The Witcher 4 And Cyberpunk 2 Have Gained A Powerful Ally From One Of The Decade’s Best Medieval RPGs

CD Projekt RED is continuing to strengthen the teams behind its next major RPGs, and it has now brought in a notable name from Kingdom Come: Deliverance II. Zdeněk Glatz, an experienced quest designer and writer from Warhorse Studios, has joined the Polish studio as a senior open-world designer. The only question is whether he will reinforce the world of The Witcher 4 or bring his grounded RPG expertise to Cyberpunk 2.

 

CD Projekt RED is clearly not sitting around and waiting for the next decade of RPG competition to win itself. The Polish studio is preparing on two massive fronts: on one side, there is The Witcher 4; on the other, the sequel to Cyberpunk 2077, which may not be the company’s most immediate flagship project, but is already important enough to justify gathering serious talent around it. When people say that Poland has become one of the epicenters of European game development, this is not just polite industry chatter. CD Projekt RED has now hired another developer from the team behind one of the best medieval RPGs of the decade.

The new arrival is Zdeněk Glatz, a veteran with almost ten years of experience. Glatz began working at Warhorse Studios in 2017 as a designer and writer, contributing to the final stretch of the first Kingdom Come: Deliverance and its initial DLC. His major career step came in 2021, when he joined the Kingdom Come: Deliverance II team as a writer and quest designer, later becoming the lead designer for the game’s DLC. That is not the kind of background where someone simply writes “worked on an RPG” on LinkedIn and leaves it there. The Kingdom Come games work because their quests are not sterile task lists, but situations built from history, social tension, and character-driven conflict. For CD Projekt RED, that kind of experience says quite a lot.

 

CD Projekt Is Bringing Together The Best Of European Development

 

Glatz joined the Polish studio in March as a senior open-world designer, although it is not yet known which project he is working on. He may be reinforcing the nearly 500-person team behind The Witcher 4, but he could also end up on Cyberpunk 2, where open-world structure, quest design, and urban storytelling would all benefit from that kind of expertise. Wherever he lands, his experience fits very neatly into the next era of CD Projekt RED: the studio wants to build RPGs that impress not only through scale and visual presentation, but also through worldbuilding, quest structure, and character dynamics.

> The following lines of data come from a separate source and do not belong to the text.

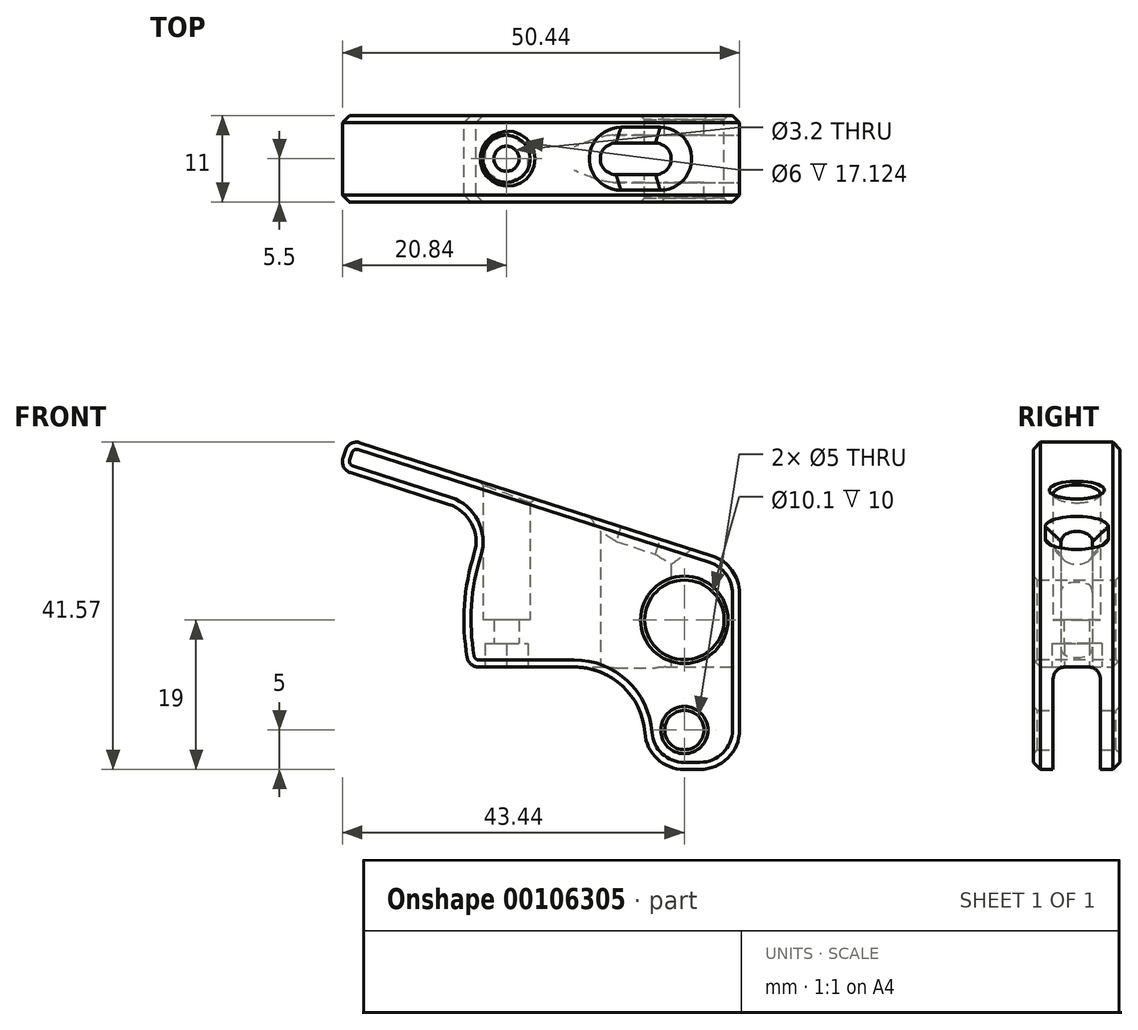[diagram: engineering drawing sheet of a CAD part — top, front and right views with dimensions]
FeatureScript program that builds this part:
annotation { "Feature Type Name" : "Feature", "Feature Type Description" : "" }
export const myFeature = defineFeature(function(context is Context, id is Id, definition is map)
    precondition{}
    {
        {
            var Q0;
            Q0=qCreatedBy(makeId("Front.planeOp"),FACE);
            var sketch = newSketch(context, id + "F0", { "sketchPlane" : qUnion([Q0])});
            skCircle(sketch, "E0", {"center": v(0, 0) * mm, "radius": 5.05 * mm});
            skCircle(sketch, "E1", {"center": v(0, -14) * mm, "radius": 2.5 * mm});
            skLineSegment(sketch, "E2.left", {"start": v(7, 7) * mm, "end": v(7, -19) * mm});
            skLineSegment(sketch, "E3.bottom", {"start": v(7, -19) * mm, "end": v(-5, -19) * mm});
            skLineSegment(sketch, "E3.right", {"start": v(-5, -19) * mm, "end": v(-5, -6) * mm});
            skLineSegment(sketch, "E4.trimOffspring", {"start": v(-5, -6) * mm, "end": v(-27.35, -6) * mm});
            skArc(sketch, "E5", {"start": v(-24.79, 13.02) * mm, "mid": v(-27.75, 3.74) * mm, "end": v(-27.35, -6) * mm});
            skLineSegment(sketch, "E6", {"start": v(-24.79, 13.02) * mm, "end": v(-43.83, 19.15) * mm});
            skLineSegment(sketch, "E7", {"start": v(-43.83, 19.15) * mm, "end": v(-42.6, 22.96) * mm});
            skLineSegment(sketch, "E8", {"start": v(-42.6, 22.96) * mm, "end": v(7, 7) * mm});
            skSolve(sketch);
        }
        {
            var Q0;
            Q0=qSketchRegion(id+"F0",true);
            extrude(context, id + "F1", {"entities" : qUnion([Q0]), "endBound" : BoundingType.SYMMETRIC, "depth" : 11 * mm});
        }
        {
            var Q0;
            Q0=makeQuery(id+"F1.opExtrude","SWEPT_FACE",FACE,{"disambiguationData":[OSD([sQuery(id+"F0.wireOp",EDGE,"E3.bottom")])]});
            var sketch = newSketch(context, id + "F2", { "sketchPlane" : qUnion([Q0])});
            skLineSegment(sketch, "E9.bottom", {"start": v(7, 3) * mm, "end": v(-7, 3) * mm});
            skLineSegment(sketch, "E9.top", {"start": v(7, -3) * mm, "end": v(-7, -3) * mm});
            skLineSegment(sketch, "E9.left", {"start": v(7, 3) * mm, "end": v(7, -3) * mm});
            skLineSegment(sketch, "E9.right", {"start": v(-7, 3) * mm, "end": v(-7, -3) * mm});
            skPoint(sketch, "E9.middle", {"position": v(0, 0) * mm});
            skSolve(sketch);
        }
        {
            var Q0;
            Q0=qSketchRegion(id+"F2",true);
            var Q1;
            Q1=makeQuery(id+"F1.opExtrude","SWEPT_FACE",FACE,{"disambiguationData":[OSD([sQuery(id+"F0.wireOp",EDGE,"E4.trimOffspring")])]});
            extrude(context, id + "F3", {"entities" : qUnion([Q0]), "operationType" : NewBodyOperationType.REMOVE, "endBound" : BoundingType.UP_TO_SURFACE, "oppositeDirection" : true, "endBoundEntityFace" : qUnion([Q1]), "depth" : 25 * mm});
        }
        {
            var Q0;
            Q0=makeQuery(id+"F3.boolean.opBoolean","MERGE",FACE,{"derivedFrom":[makeQuery(id+"F1.opExtrude","SWEPT_FACE",FACE,{"disambiguationData":[OSD([sQuery(id+"F0.wireOp",EDGE,"E4.trimOffspring")])]}),makeQuery(id+"F3.opExtrude","CAP_FACE",FACE,{"disambiguationData":[OSD([sQuery(id+"F2.wireOp",EDGE,"E9.bottom"),sQuery(id+"F2.wireOp",EDGE,"E9.top"),sQuery(id+"F2.wireOp",EDGE,"E9.left"),sQuery(id+"F2.wireOp",EDGE,"E9.right")])],"isStart":false})]});
            var sketch = newSketch(context, id + "F4", { "sketchPlane" : qUnion([Q0])});
            skLineSegment(sketch, "E10.bottom", {"start": v(-3.68, -2) * mm, "end": v(-8.68, -2) * mm});
            skLineSegment(sketch, "E10.top", {"start": v(-3.68, 2) * mm, "end": v(-8.68, 2) * mm});
            skPoint(sketch, "E10.middle", {"position": v(-6.18, 0) * mm});
            skArc(sketch, "E11", {"start": v(-8.68, 2) * mm, "mid": v(-10.68, 0) * mm, "end": v(-8.68, -2) * mm});
            skArc(sketch, "E12", {"start": v(-3.68, -2) * mm, "mid": v(-1.68, 0) * mm, "end": v(-3.68, 2) * mm});
            skSolve(sketch);
        }
        {
            var Q0;
            Q0=qSketchRegion(id+"F4",true);
            extrude(context, id + "F5", {"entities" : qUnion([Q0]), "operationType" : NewBodyOperationType.REMOVE, "endBound" : BoundingType.THROUGH_ALL, "oppositeDirection" : true, "depth" : 25 * mm});
        }
        {
            var Q0;
            {var subQ0=sQuery(id+"F0.wireOp",EDGE,"E4.trimOffspring");var subQ2=sQuery(id+"F2.wireOp",EDGE,"E9.bottom");var subQ3=sQuery(id+"F0.wireOp",EDGE,"E3.right");Q0=makeQuery(id+"F3.boolean.opBoolean","SPLIT",EDGE,{"disambiguationData":[TD([makeQuery(id+"F3.opExtrude","SWEPT_FACE",FACE,{"disambiguationData":[OSD([subQ2])]})])],"derivedFrom":makeQuery(id+"F1.opExtrude","SWEPT_EDGE",EDGE,{"disambiguationData":[OSD([subQ3,subQ0])]})});}
            var Q1;
            {var subQ0=sQuery(id+"F0.wireOp",EDGE,"E4.trimOffspring");var subQ1=sQuery(id+"F0.wireOp",EDGE,"E3.right");var subQ3=sQuery(id+"F2.wireOp",EDGE,"E9.top");Q1=makeQuery(id+"F3.boolean.opBoolean","SPLIT",EDGE,{"disambiguationData":[TD([makeQuery(id+"F3.opExtrude","SWEPT_FACE",FACE,{"disambiguationData":[OSD([subQ3])]})])],"derivedFrom":makeQuery(id+"F1.opExtrude","SWEPT_EDGE",EDGE,{"disambiguationData":[OSD([subQ1,subQ0])]})});}
            fillet(context, id + "F6", {"entities" : qUnion([Q0, Q1]), "radius" : 9 * mm, "tangentPropagation" : true, "allowEdgeOverflow" : false});
        }
        {
            var Q0;
            {var subQ0=sQuery(id+"F0.wireOp",EDGE,"E3.right");var subQ1=sQuery(id+"F0.wireOp",EDGE,"E3.bottom");Q0=makeQuery(id+"F3.boolean.opBoolean","SPLIT",EDGE,{"disambiguationData":[TD([makeQuery(id+"F3.opExtrude","SWEPT_FACE",FACE,{"disambiguationData":[OSD([sQuery(id+"F2.wireOp",EDGE,"E9.bottom")])]})])],"derivedFrom":makeQuery(id+"F1.opExtrude","SWEPT_EDGE",EDGE,{"disambiguationData":[OSD([subQ1,subQ0])]})});}
            var Q1;
            {var subQ0=sQuery(id+"F0.wireOp",EDGE,"E3.right");var subQ1=sQuery(id+"F0.wireOp",EDGE,"E3.bottom");Q1=makeQuery(id+"F3.boolean.opBoolean","SPLIT",EDGE,{"disambiguationData":[TD([makeQuery(id+"F3.opExtrude","SWEPT_FACE",FACE,{"disambiguationData":[OSD([sQuery(id+"F2.wireOp",EDGE,"E9.top")])]})])],"derivedFrom":makeQuery(id+"F1.opExtrude","SWEPT_EDGE",EDGE,{"disambiguationData":[OSD([subQ1,subQ0])]})});}
            fillet(context, id + "F7", {"entities" : qUnion([Q0, Q1]), "radius" : 5 * mm, "tangentPropagation" : true, "allowEdgeOverflow" : false});
        }
        {
            var Q0;
            {var subQ0=sQuery(id+"F0.wireOp",EDGE,"E3.bottom");var subQ1=sQuery(id+"F0.wireOp",EDGE,"E2.left");Q0=makeQuery(id+"F3.boolean.opBoolean","SPLIT",EDGE,{"disambiguationData":[TD([makeQuery(id+"F3.opExtrude","SWEPT_FACE",FACE,{"disambiguationData":[OSD([sQuery(id+"F2.wireOp",EDGE,"E9.bottom")])]})])],"derivedFrom":makeQuery(id+"F1.opExtrude","SWEPT_EDGE",EDGE,{"disambiguationData":[OSD([subQ1,subQ0])]})});}
            var Q1;
            {var subQ0=sQuery(id+"F0.wireOp",EDGE,"E3.bottom");var subQ1=sQuery(id+"F0.wireOp",EDGE,"E2.left");Q1=makeQuery(id+"F3.boolean.opBoolean","SPLIT",EDGE,{"disambiguationData":[TD([makeQuery(id+"F3.opExtrude","SWEPT_FACE",FACE,{"disambiguationData":[OSD([sQuery(id+"F2.wireOp",EDGE,"E9.top")])]})])],"derivedFrom":makeQuery(id+"F1.opExtrude","SWEPT_EDGE",EDGE,{"disambiguationData":[OSD([subQ1,subQ0])]})});}
            fillet(context, id + "F8", {"entities" : qUnion([Q0, Q1]), "radius" : 5 * mm, "tangentPropagation" : true, "allowEdgeOverflow" : false});
        }
        {
            var Q0;
            Q0=makeQuery(id+"F3.boolean.opBoolean","COPY",EDGE,{"derivedFrom":makeQuery(id+"F3.opExtrude","CAP_EDGE",EDGE,{"disambiguationData":[OSD([sQuery(id+"F2.wireOp",EDGE,"E9.bottom")])],"isStart":false})});
            var Q1;
            Q1=makeQuery(id+"F3.boolean.opBoolean","COPY",EDGE,{"derivedFrom":makeQuery(id+"F3.opExtrude","CAP_EDGE",EDGE,{"disambiguationData":[OSD([sQuery(id+"F2.wireOp",EDGE,"E9.top")])],"isStart":false})});
            fillet(context, id + "F9", {"entities" : qUnion([Q0, Q1]), "radius" : 1.5 * mm, "tangentPropagation" : true, "allowEdgeOverflow" : false});
        }
        {
            var Q0;
            Q0=makeQuery(id+"F1.opExtrude","SWEPT_EDGE",EDGE,{"disambiguationData":[OSD([sQuery(id+"F0.wireOp",EDGE,"E5"),sQuery(id+"F0.wireOp",EDGE,"E6")])]});
            fillet(context, id + "F10", {"entities" : qUnion([Q0]), "radius" : 5 * mm, "tangentPropagation" : true, "allowEdgeOverflow" : false});
        }
        {
            var Q0;
            Q0=makeQuery(id+"F1.opExtrude","SWEPT_EDGE",EDGE,{"disambiguationData":[OSD([sQuery(id+"F0.wireOp",EDGE,"E2.bottom"),sQuery(id+"F0.wireOp",EDGE,"E2.left")])]});
            fillet(context, id + "F11", {"entities" : qUnion([Q0]), "radius" : 5 * mm, "tangentPropagation" : true, "allowEdgeOverflow" : false});
        }
        {
            var Q0;
            Q0=makeQuery(id+"F9.opFillet","SPLIT",FACE,{"disambiguationData":[OD(0.0)],"derivedFrom":makeQuery(id+"F3.boolean.opBoolean","MERGE",FACE,{"derivedFrom":[makeQuery(id+"F1.opExtrude","SWEPT_FACE",FACE,{"disambiguationData":[OSD([sQuery(id+"F0.wireOp",EDGE,"E4.trimOffspring")])]}),makeQuery(id+"F3.opExtrude","CAP_FACE",FACE,{"disambiguationData":[OSD([sQuery(id+"F2.wireOp",EDGE,"E9.bottom"),sQuery(id+"F2.wireOp",EDGE,"E9.top"),sQuery(id+"F2.wireOp",EDGE,"E9.left"),sQuery(id+"F2.wireOp",EDGE,"E9.right")])],"isStart":false})]})});
            var sketch = newSketch(context, id + "F12", { "sketchPlane" : qUnion([Q0])});
            skCircle(sketch, "E13.cCircle", {"center": v(-22.6, 0) * mm, "radius": 2.75 * mm, "construction": true});
            skLineSegment(sketch, "E13.0", {"start": v(-19.85, 1.59) * mm, "end": v(-19.85, -1.59) * mm});
            skLineSegment(sketch, "E13.1", {"start": v(-19.85, -1.59) * mm, "end": v(-22.6, -3.18) * mm});
            skLineSegment(sketch, "E13.2", {"start": v(-22.6, -3.18) * mm, "end": v(-25.35, -1.59) * mm});
            skLineSegment(sketch, "E13.3", {"start": v(-25.35, -1.59) * mm, "end": v(-25.35, 1.59) * mm});
            skLineSegment(sketch, "E13.4", {"start": v(-25.35, 1.59) * mm, "end": v(-22.6, 3.18) * mm});
            skLineSegment(sketch, "E13.5", {"start": v(-22.6, 3.18) * mm, "end": v(-19.85, 1.59) * mm});
            skPoint(sketch, "E13.0.midPoint", {"position": v(-19.85, 0) * mm});
            skSolve(sketch);
        }
        {
            var Q0;
            Q0=qSketchRegion(id+"F12",true);
            extrude(context, id + "F13", {"entities" : qUnion([Q0]), "operationType" : NewBodyOperationType.REMOVE, "oppositeDirection" : true, "depth" : 3 * mm});
        }
        {
            var Q0;
            Q0=makeQuery(id+"F13.boolean.opBoolean","COPY",FACE,{"derivedFrom":makeQuery(id+"F13.opExtrude","CAP_FACE",FACE,{"disambiguationData":[OSD([sQuery(id+"F12.wireOp",EDGE,"E13.0"),sQuery(id+"F12.wireOp",EDGE,"E13.1"),sQuery(id+"F12.wireOp",EDGE,"E13.2"),sQuery(id+"F12.wireOp",EDGE,"E13.3"),sQuery(id+"F12.wireOp",EDGE,"E13.4"),sQuery(id+"F12.wireOp",EDGE,"E13.5")])],"isStart":false})});
            var sketch = newSketch(context, id + "F14", { "sketchPlane" : qUnion([Q0])});
            skCircle(sketch, "E14", {"center": v(-22.6, 0) * mm, "radius": 1.6 * mm});
            skLineSegment(sketch, "E15", {"start": v(-25.35, 0) * mm, "end": v(-19.85, 0) * mm, "construction": true});
            skSolve(sketch);
        }
        {
            var Q0;
            Q0=qSketchRegion(id+"F14",true);
            extrude(context, id + "F15", {"entities" : qUnion([Q0]), "operationType" : NewBodyOperationType.REMOVE, "endBound" : BoundingType.THROUGH_ALL, "oppositeDirection" : true, "depth" : 25 * mm});
        }
        {
            var Q0;
            Q0=qCreatedBy(makeId("Top.planeOp"),FACE);
            var sketch = newSketch(context, id + "F16", { "sketchPlane" : qUnion([Q0])});
            skCircle(sketch, "E16", {"center": v(-22.6, 0) * mm, "radius": 3 * mm});
            skSolve(sketch);
        }
        {
            var Q0;
            Q0=qSketchRegion(id+"F16",true);
            extrude(context, id + "F17", {"entities" : qUnion([Q0]), "operationType" : NewBodyOperationType.REMOVE, "endBound" : BoundingType.THROUGH_ALL, "depth" : 25 * mm});
        }
        {
            var Q0;
            Q0=makeQuery(id+"F1.opExtrude","SWEPT_EDGE",EDGE,{"disambiguationData":[OSD([sQuery(id+"F0.wireOp",EDGE,"E4.trimOffspring"),sQuery(id+"F0.wireOp",EDGE,"E5")])]});
            var Q1;
            Q1=makeQuery(id+"F1.opExtrude","SWEPT_EDGE",EDGE,{"disambiguationData":[OSD([sQuery(id+"F0.wireOp",EDGE,"E6"),sQuery(id+"F0.wireOp",EDGE,"E7")])]});
            var Q2;
            Q2=makeQuery(id+"F1.opExtrude","SWEPT_EDGE",EDGE,{"disambiguationData":[OSD([sQuery(id+"F0.wireOp",EDGE,"E7"),sQuery(id+"F0.wireOp",EDGE,"E8")])]});
            fillet(context, id + "F18", {"entities" : qUnion([Q0, Q1, Q2]), "radius" : 1.5 * mm, "tangentPropagation" : true, "allowEdgeOverflow" : false});
        }
        {
            var Q0;
            Q0=makeQuery(id+"F1.opExtrude","CAP_EDGE",EDGE,{"disambiguationData":[OSD([sQuery(id+"F0.wireOp",EDGE,"E8")])],"isStart":true});
            var Q1;
            Q1=makeQuery(id+"F1.opExtrude","CAP_EDGE",EDGE,{"disambiguationData":[OSD([sQuery(id+"F0.wireOp",EDGE,"E4.trimOffspring")])],"isStart":false});
            chamfer(context, id + "F19", {"entities" : qUnion([Q0, Q1]), "width" : .9 * mm, "tangentPropagation" : true});
        }
        {
            var Q0;
            Q0=makeQuery(id+"F17.boolean.opBoolean","INTERSECT",EDGE,{"derivedFrom":[makeQuery(id+"F1.opExtrude","SWEPT_FACE",FACE,{"disambiguationData":[OSD([sQuery(id+"F0.wireOp",EDGE,"E8")])]}),makeQuery(id+"F17.opExtrude","SWEPT_FACE",FACE,{"disambiguationData":[OSD([sQuery(id+"F16.wireOp",EDGE,"E16")])]})]});
            var Q1;
            Q1=makeQuery(id+"F1.opExtrude","CAP_EDGE",EDGE,{"disambiguationData":[OSD([sQuery(id+"F0.wireOp",EDGE,"E0")])],"isStart":false});
            var Q2;
            Q2=makeQuery(id+"F1.opExtrude","CAP_EDGE",EDGE,{"disambiguationData":[OSD([sQuery(id+"F0.wireOp",EDGE,"E1")])],"isStart":false});
            var Q3;
            Q3=makeQuery(id+"F1.opExtrude","CAP_EDGE",EDGE,{"disambiguationData":[OSD([sQuery(id+"F0.wireOp",EDGE,"E0")])],"isStart":true});
            var Q4;
            Q4=makeQuery(id+"F1.opExtrude","CAP_EDGE",EDGE,{"disambiguationData":[OSD([sQuery(id+"F0.wireOp",EDGE,"E1")])],"isStart":true});
            var Q5;
            Q5=makeQuery(id+"F5.boolean.opBoolean","COPY",EDGE,{"derivedFrom":makeQuery(id+"F5.opExtrude","CAP_EDGE",EDGE,{"disambiguationData":[OSD([sQuery(id+"F4.wireOp",EDGE,"E11")])],"isStart":true})});
            var Q6;
            Q6=makeQuery(id+"F15.boolean.opBoolean","COPY",EDGE,{"derivedFrom":makeQuery(id+"F15.opExtrude","CAP_EDGE",EDGE,{"disambiguationData":[OSD([sQuery(id+"F14.wireOp",EDGE,"E14")])],"isStart":true})});
            var Q7;
            Q7=makeQuery(id+"F13.boolean.opBoolean","COPY",EDGE,{"derivedFrom":makeQuery(id+"F13.opExtrude","CAP_EDGE",EDGE,{"disambiguationData":[OSD([sQuery(id+"F12.wireOp",EDGE,"E13.5")])],"isStart":true})});
            var Q8;
            Q8=makeQuery(id+"F13.boolean.opBoolean","COPY",EDGE,{"derivedFrom":makeQuery(id+"F13.opExtrude","CAP_EDGE",EDGE,{"disambiguationData":[OSD([sQuery(id+"F12.wireOp",EDGE,"E13.0")])],"isStart":true})});
            var Q9;
            Q9=makeQuery(id+"F13.boolean.opBoolean","COPY",EDGE,{"derivedFrom":makeQuery(id+"F13.opExtrude","CAP_EDGE",EDGE,{"disambiguationData":[OSD([sQuery(id+"F12.wireOp",EDGE,"E13.1")])],"isStart":true})});
            var Q10;
            Q10=makeQuery(id+"F13.boolean.opBoolean","COPY",EDGE,{"derivedFrom":makeQuery(id+"F13.opExtrude","CAP_EDGE",EDGE,{"disambiguationData":[OSD([sQuery(id+"F12.wireOp",EDGE,"E13.2")])],"isStart":true})});
            var Q11;
            Q11=makeQuery(id+"F13.boolean.opBoolean","COPY",EDGE,{"derivedFrom":makeQuery(id+"F13.opExtrude","CAP_EDGE",EDGE,{"disambiguationData":[OSD([sQuery(id+"F12.wireOp",EDGE,"E13.3")])],"isStart":true})});
            var Q12;
            Q12=makeQuery(id+"F13.boolean.opBoolean","COPY",EDGE,{"derivedFrom":makeQuery(id+"F13.opExtrude","CAP_EDGE",EDGE,{"disambiguationData":[OSD([sQuery(id+"F12.wireOp",EDGE,"E13.4")])],"isStart":true})});
            chamfer(context, id + "F20", {"entities" : qUnion([Q0, Q1, Q2, Q3, Q4, Q5, Q6, Q7, Q8, Q9, Q10, Q11, Q12]), "width" : .5 * mm, "tangentPropagation" : true});
        }
        {
            var Q0;
            Q0=makeQuery(id+"F5.boolean.opBoolean","INTERSECT",EDGE,{"derivedFrom":[makeQuery(id+"F1.opExtrude","SWEPT_FACE",FACE,{"disambiguationData":[OSD([sQuery(id+"F0.wireOp",EDGE,"E8")])]}),makeQuery(id+"F5.opExtrude","SWEPT_FACE",FACE,{"disambiguationData":[OSD([sQuery(id+"F4.wireOp",EDGE,"E10.bottom")])]})]});
            chamfer(context, id + "F21", {"entities" : qUnion([Q0]), "width" : 2 * mm, "tangentPropagation" : true});
        }
    });
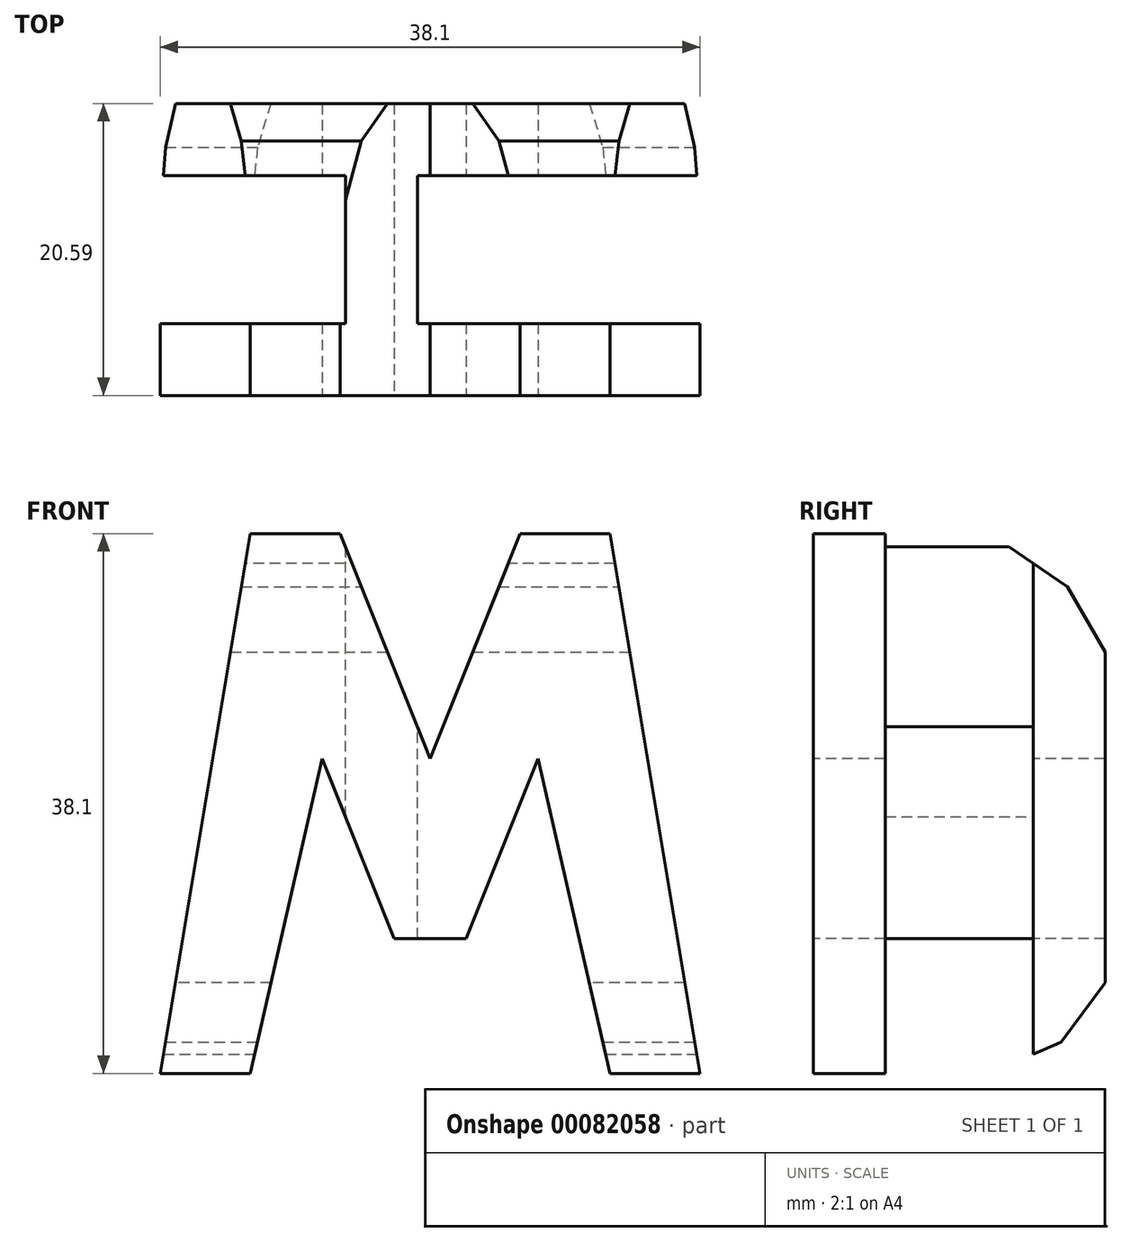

Glatz’s move is not an isolated signing either. In recent months, several developers from Warhorse Studios have made the jump to CD Projekt RED. They include Alice Severová, producer of Kingdom Come: Deliverance II, and Karel Kolmann, who worked on the same game as a senior quest designer. The Polish studio already also has veterans from teams such as Larian Studios, BioWare, Blizzard, and even Sandfall Interactive, the creators of Clair Obscur: Expedition 33. This suggests that CD Projekt RED is not simply hiring bodies to fill seats, but deliberately gathering developers who represent some of the strongest strands of European RPG development.

Meanwhile, the team responsible for the Cyberpunk 2077 sequel is also continuing to expand. Details about the project remain scarce, and The Witcher 4 still appears to be the more immediate major objective on the studio’s roadmap, but the simultaneous growth of both teams shows that CD Projekt RED is no longer preparing for just one big bet. The Polish studio wants to define the future of two franchises that have helped shape RPG culture over the last decade. To do that, it needs exactly this type of developer: people who do not merely fill a map with icons, but understand how a quest becomes a situation, a conflict, a decision, and a story players actually remember.